- WORK REQUEST
Below are some records. Pull every line that contains the word "memory".

[[ TASK INPUT open ]]

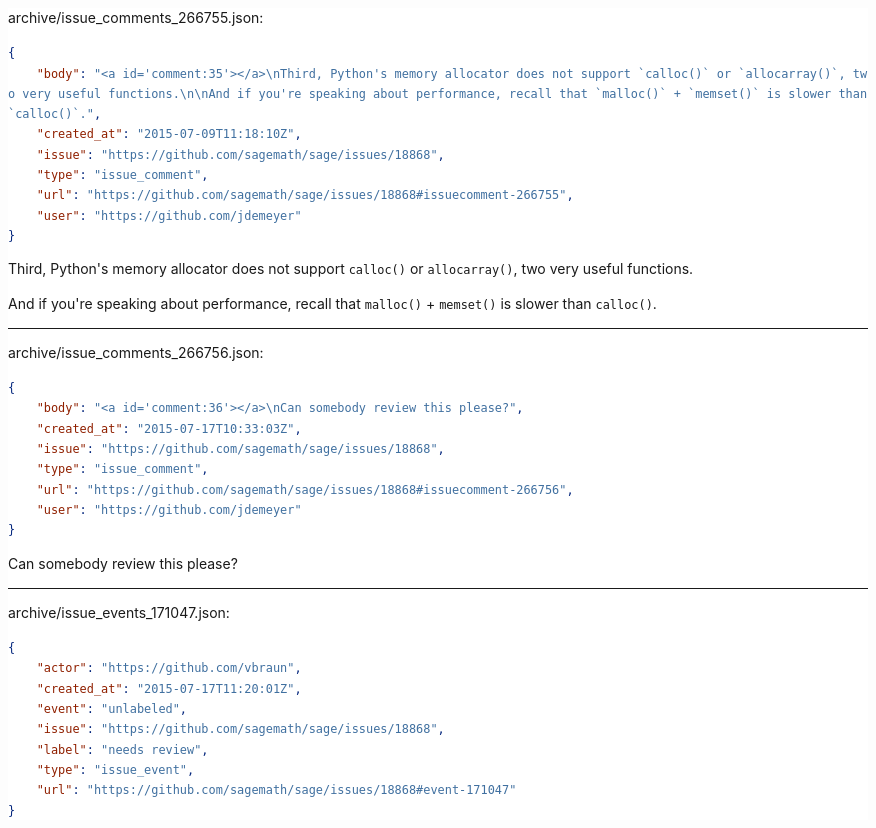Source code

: archive/issue_comments_266755.json:
```json
{
    "body": "<a id='comment:35'></a>\nThird, Python's memory allocator does not support `calloc()` or `allocarray()`, two very useful functions.\n\nAnd if you're speaking about performance, recall that `malloc()` + `memset()` is slower than `calloc()`.",
    "created_at": "2015-07-09T11:18:10Z",
    "issue": "https://github.com/sagemath/sage/issues/18868",
    "type": "issue_comment",
    "url": "https://github.com/sagemath/sage/issues/18868#issuecomment-266755",
    "user": "https://github.com/jdemeyer"
}
```

<a id='comment:35'></a>
Third, Python's memory allocator does not support `calloc()` or `allocarray()`, two very useful functions.

And if you're speaking about performance, recall that `malloc()` + `memset()` is slower than `calloc()`.



---

archive/issue_comments_266756.json:
```json
{
    "body": "<a id='comment:36'></a>\nCan somebody review this please?",
    "created_at": "2015-07-17T10:33:03Z",
    "issue": "https://github.com/sagemath/sage/issues/18868",
    "type": "issue_comment",
    "url": "https://github.com/sagemath/sage/issues/18868#issuecomment-266756",
    "user": "https://github.com/jdemeyer"
}
```

<a id='comment:36'></a>
Can somebody review this please?



---

archive/issue_events_171047.json:
```json
{
    "actor": "https://github.com/vbraun",
    "created_at": "2015-07-17T11:20:01Z",
    "event": "unlabeled",
    "issue": "https://github.com/sagemath/sage/issues/18868",
    "label": "needs review",
    "type": "issue_event",
    "url": "https://github.com/sagemath/sage/issues/18868#event-171047"
}
```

[[ TASK INPUT closed ]]

- YOUR SOLUTION
    "body": "<a id='comment:35'></a>\nThird, Python's memory allocator does not support `calloc()` or `allocarray()`, two very useful functions.\n\nAnd if you're speaking about performance, recall that `malloc()` + `memset()` is slower than `calloc()`.",
Third, Python's memory allocator does not support `calloc()` or `allocarray()`, two very useful functions.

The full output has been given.